== Text passage ==
A study presented at the AIware 2026 conference analyzes current methods for configuring agentic AI coding tools, such as Claude Code, Cursor, and GitHub Copilot. Based on an analysis of 2,853 GitHub repositories, researchers found that agent management relies primarily on context files, with the AGENTS.md file potentially becoming a new industry standard.

What Happened
An analysis of over 2,800 repositories showed that the primary way to manage AI agents during the development process is through the use of context files. Meanwhile, complex mechanisms such as specialized skills and hierarchical subagents are used extremely rarely and are mostly limited to simple text instructions without the ability to execute programmatic code.
Context
There is a noticeable gap between the marketing promises of agentic AI and real-world usage practices. While the industry strives for automation, current workflows remain largely manual, relying on text prompts rather than deep programmatic integration of agent capabilities.
Why It Matters for the Industry
The study lays an empirical foundation for standardizing interaction between developers and AI agents. It points to the need to move from fragmented text instructions to unified configuration formats, which would simplify the orchestration of multiple agents over a single project and lower the barrier to entry for creating specialized tools.
Why It Matters for Users
Developers are encouraged to start structuring their repositories more consciously by implementing context files (e.g., AGENTS.md). This will increase the predictability of current AI assistants and better prepare workspaces for effective interaction with agentic tools.
What Is Not Yet Known / Limitations
There are differing views on the implications of such standardization: while developers see opportunities for optimization, security and intellectual property specialists point to the emergence of new risk vectors and complexities regarding access control.

== Action item ==
Reproduce the entire study summary on configuring agentic AI coding tools word for word. Draw only on the study summary above and nothing outside it.

== Source information ==
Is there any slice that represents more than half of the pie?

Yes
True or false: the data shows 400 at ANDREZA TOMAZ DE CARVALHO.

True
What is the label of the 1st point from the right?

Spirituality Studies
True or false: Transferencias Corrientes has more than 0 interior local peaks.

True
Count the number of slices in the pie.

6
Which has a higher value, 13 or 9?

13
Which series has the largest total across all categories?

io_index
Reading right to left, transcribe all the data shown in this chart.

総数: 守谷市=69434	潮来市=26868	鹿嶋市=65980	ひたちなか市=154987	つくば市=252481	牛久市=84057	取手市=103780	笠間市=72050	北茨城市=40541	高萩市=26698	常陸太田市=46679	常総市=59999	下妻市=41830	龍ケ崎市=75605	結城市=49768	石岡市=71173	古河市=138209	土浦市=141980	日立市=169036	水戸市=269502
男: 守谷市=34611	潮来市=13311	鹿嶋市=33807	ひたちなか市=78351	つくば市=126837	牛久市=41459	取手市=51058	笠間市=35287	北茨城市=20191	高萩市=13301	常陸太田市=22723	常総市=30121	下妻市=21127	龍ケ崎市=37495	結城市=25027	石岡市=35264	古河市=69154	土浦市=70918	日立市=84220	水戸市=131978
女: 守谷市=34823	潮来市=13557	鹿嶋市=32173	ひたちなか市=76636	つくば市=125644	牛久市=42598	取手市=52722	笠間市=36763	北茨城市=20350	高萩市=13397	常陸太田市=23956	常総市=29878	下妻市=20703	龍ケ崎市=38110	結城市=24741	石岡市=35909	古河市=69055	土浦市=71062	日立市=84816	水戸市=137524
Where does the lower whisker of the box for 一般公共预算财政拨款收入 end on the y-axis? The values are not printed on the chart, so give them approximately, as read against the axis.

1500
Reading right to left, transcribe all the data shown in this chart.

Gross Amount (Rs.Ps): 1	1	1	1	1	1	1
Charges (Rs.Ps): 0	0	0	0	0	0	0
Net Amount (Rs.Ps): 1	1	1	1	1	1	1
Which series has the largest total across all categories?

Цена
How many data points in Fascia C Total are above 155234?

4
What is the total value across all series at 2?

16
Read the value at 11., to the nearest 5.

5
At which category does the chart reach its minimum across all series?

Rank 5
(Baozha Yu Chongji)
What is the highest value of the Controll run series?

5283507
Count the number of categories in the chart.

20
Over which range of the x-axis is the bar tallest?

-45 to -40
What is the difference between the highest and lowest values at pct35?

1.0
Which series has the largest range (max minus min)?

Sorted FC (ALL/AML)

== Answer to the exercise ==
A study presented at the AIware 2026 conference analyzes current methods for configuring agentic AI coding tools, such as Claude Code, Cursor, and GitHub Copilot. Based on an analysis of 2,853 GitHub repositories, researchers found that agent management relies primarily on context files, with the AGENTS.md file potentially becoming a new industry standard.

What Happened
An analysis of over 2,800 repositories showed that the primary way to manage AI agents during the development process is through the use of context files. Meanwhile, complex mechanisms such as specialized skills and hierarchical subagents are used extremely rarely and are mostly limited to simple text instructions without the ability to execute programmatic code.
Context
There is a noticeable gap between the marketing promises of agentic AI and real-world usage practices. While the industry strives for automation, current workflows remain largely manual, relying on text prompts rather than deep programmatic integration of agent capabilities.
Why It Matters for the Industry
The study lays an empirical foundation for standardizing interaction between developers and AI agents. It points to the need to move from fragmented text instructions to unified configuration formats, which would simplify the orchestration of multiple agents over a single project and lower the barrier to entry for creating specialized tools.
Why It Matters for Users
Developers are encouraged to start structuring their repositories more consciously by implementing context files (e.g., AGENTS.md). This will increase the predictability of current AI assistants and better prepare workspaces for effective interaction with agentic tools.
What Is Not Yet Known / Limitations
There are differing views on the implications of such standardization: while developers see opportunities for optimization, security and intellectual property specialists point to the emergence of new risk vectors and complexities regarding access control.